Reinforcement learning explained

Posted on 06-06-2019 , by: admin , in , 0 Comments

You have probably heard about Google DeepMind’s AlphaGo program, which attracted significant news coverage when it beat a 2-dan professional Go player in 2015. Later, improved evolutions of AlphaGo went on to beat a 9-dan (the highest rank) professional Go player in 2016, and the #1-ranked Go player in the world in May 2017. A new generation of the software, AlphaZero, was significantly stronger than AlphaGo in late 2017, and not only learned Go but also chess and shogi (Japanese chess).

AlphaGo and AlphaZero both rely on reinforcement learning to train. They also use deep neural networks as part of the reinforcement learning network, to predict outcome probabilities.

In this article, I’ll explain a little about reinforcement learning, how it has been used, and how it works at a high level. I won’t dig into the math, or Markov Decision Processes, or the gory details of the algorithms used. Then I’ll get back to AlphaGo and AlphaZero.

What is reinforcement learning?

There are three kinds of machine learning: unsupervised learning, supervised learning, and reinforcement learning. Each of these is good at solving a different set of problems.

Unsupervised learning, which works on a complete data set without labels, is good at uncovering structures in the data. It is used for clustering, dimensionality reduction, feature learning, and density estimation, among other tasks.

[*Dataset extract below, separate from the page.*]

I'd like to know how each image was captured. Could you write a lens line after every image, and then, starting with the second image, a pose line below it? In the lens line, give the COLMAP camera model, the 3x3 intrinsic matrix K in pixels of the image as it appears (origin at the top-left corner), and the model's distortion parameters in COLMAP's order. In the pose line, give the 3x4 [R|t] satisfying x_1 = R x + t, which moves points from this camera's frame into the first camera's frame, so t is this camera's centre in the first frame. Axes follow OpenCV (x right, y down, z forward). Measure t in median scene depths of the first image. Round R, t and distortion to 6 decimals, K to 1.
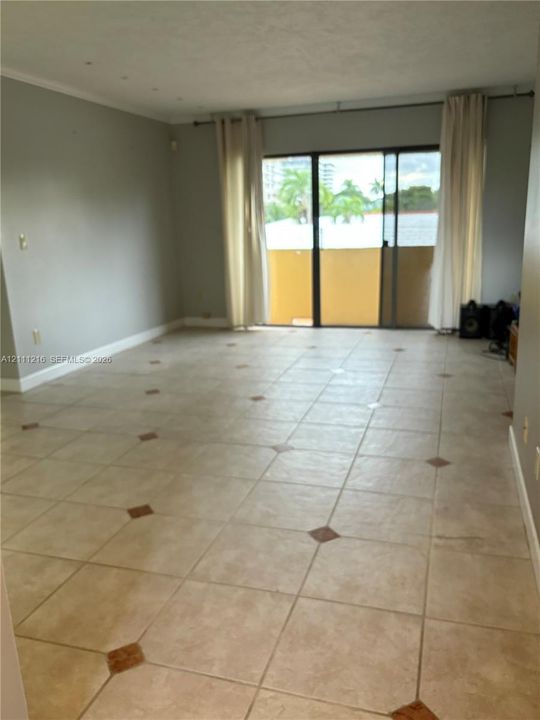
lens RADIAL K [[557.9, 0, 270.0], [0, 557.9, 360.0], [0, 0, 1]] dist [0.001582, -0.011626]
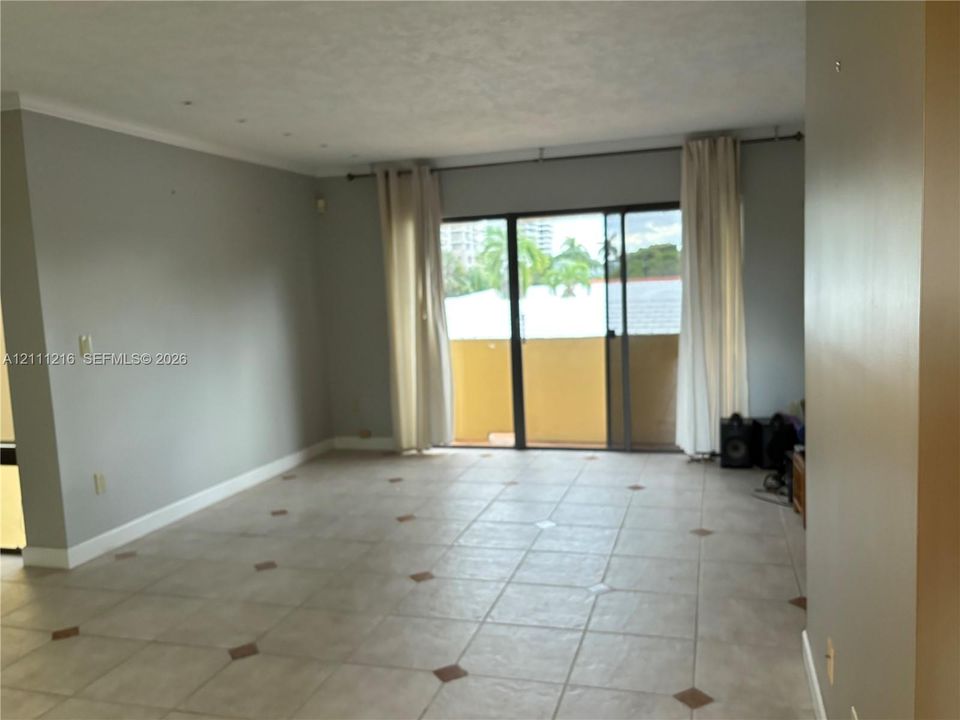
lens RADIAL K [[720.8, 0, 487.8], [0, 720.8, 359.0], [0, 0, 1]] dist [0.001746, -0.045885]
pose [[0.999879, -0.010398, 0.011588, 0.038670], [0.011904, 0.990287, -0.138528, -0.053451], [-0.010035, 0.138649, 0.990291, 0.090659]]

Supervised learning, which works on a complete labeled data set, is good at creating classification models for discrete data and regression models for continuous data. The machine learning or neural network model produced by supervised learning is usually used for prediction, for example to answer “What is the probability that this borrower will default on his loan?” or “How many widgets should we stock next month?”